_TRAVAIL DEMANDÉ_
1. Reproduisez fidèlement le texte sur la naissance de Jésus en commençant aux mots "Douzième jour" et en vous arrêtant après les mots "avec nos crèches.".
2. Écrivez la suite du texte sur la naissance de Jésus en reprenant juste après sa dernière phrase.

Un enfantement pour une crèche

Douzième jour

L’ange lui dit alors :
” Sois sans crainte, Marie, car tu as trouvé grâce auprès de Dieu.
Voici que tu vas concevoir et enfanter un fils ; tu lui donneras le nom de Jésus.”

J’aime ces verbes de nos langues qui disent la naissance.
J’aime savoir que Dieu est né en ce monde.
J’aime encore davantage savoir qu’Il a une mère.

Et je n’ai pas de temps dans ce temps qui ressemble presque en ce moment à celui que je n’avais pas quand j’étais maman de trois petits … 😉
Je n’ai pas le temps d’en écrire davantage alors je vous laisse, chers amis, une petite prière d’il y a longtemps, celle qui si va bien avec nos crèches.

_DONNÉES ENREGISTRÉES_

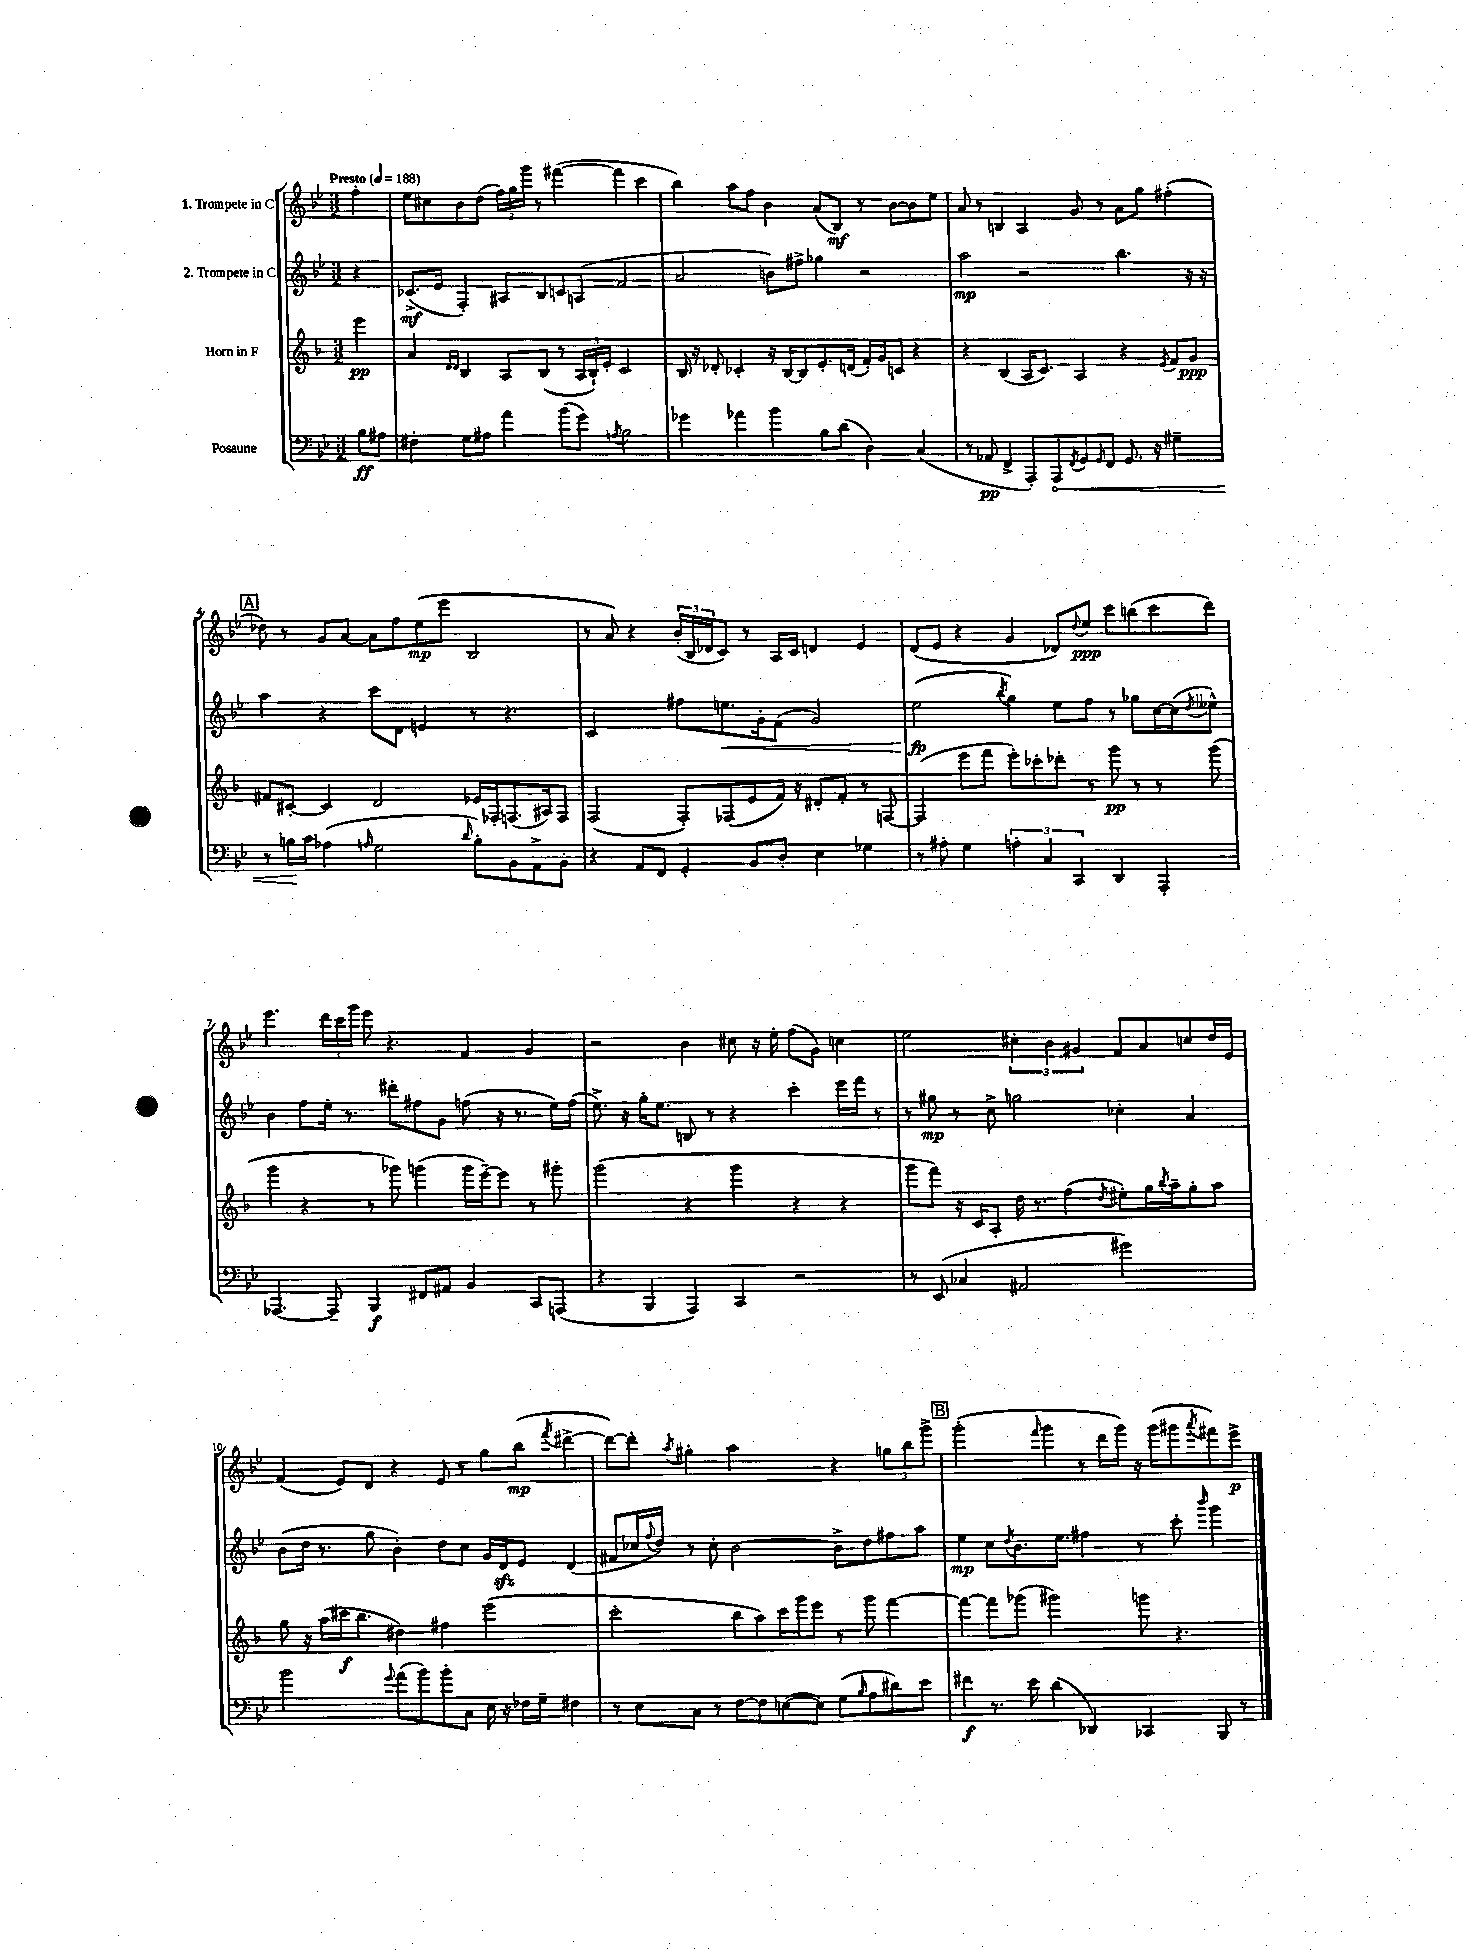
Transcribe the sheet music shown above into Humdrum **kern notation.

_RÉSULTATS PAR CONSIGNE_
1.
Douzième jour

L’ange lui dit alors :
” Sois sans crainte, Marie, car tu as trouvé grâce auprès de Dieu.
Voici que tu vas concevoir et enfanter un fils ; tu lui donneras le nom de Jésus.”

J’aime ces verbes de nos langues qui disent la naissance.
J’aime savoir que Dieu est né en ce monde.
J’aime encore davantage savoir qu’Il a une mère.

Et je n’ai pas de temps dans ce temps qui ressemble presque en ce moment à celui que je n’avais pas quand j’étais maman de trois petits … 😉
Je n’ai pas le temps d’en écrire davantage alors je vous laisse, chers amis, une petite prière d’il y a longtemps, celle qui si va bien avec nos crèches.

2.
À demain  

 

Ton ventre s’est arrondi
Tout doucement
Tes mains se posent sur la sphère de vie
Tendrement
Tes bras se croisent sur ton amour
Passionnément
Marie
Remplie du feu intérieur, tu attends
Tu attends la promesse
Ton visage s’éclaire d’un sourire confiant
Tes mains sont ouvertes maintenant
Offertes en un oui
En merci
Tu attends l’Enfant
Ton enfant
Tu vas donner la vie
Marie
Tu vas nous donner La Vie

Méditation au berger

Onzième soir

 

Je ne suis pas certaine de vous avoir dit que chaque soir, lorsque j’écris mon billet, je le fais juste à côté de ma crèche. Moi, je pose mon petit ordinateur au bout de ma table de salle à manger. Elle, sur ma droite, borde longuement mon buffet. Finalement, je ne la regarde pas seulement. Nous NOUS regardons. Et ce soir, en ligne de mire, un petit clin d’œil à mon berger, celui qui garde ses trois moutons ( les autres sont encore ailleurs, loin, dans les collines, évidemment).

Et il est là. Silencieux. Le regard pensif posé sur ses brebis. Oui, des brebis c’est mieux que des moutons. Plus bibliques. 😉
Donc il est là mon berger, solitaire. Même si des brebis lui tiennent compagnie.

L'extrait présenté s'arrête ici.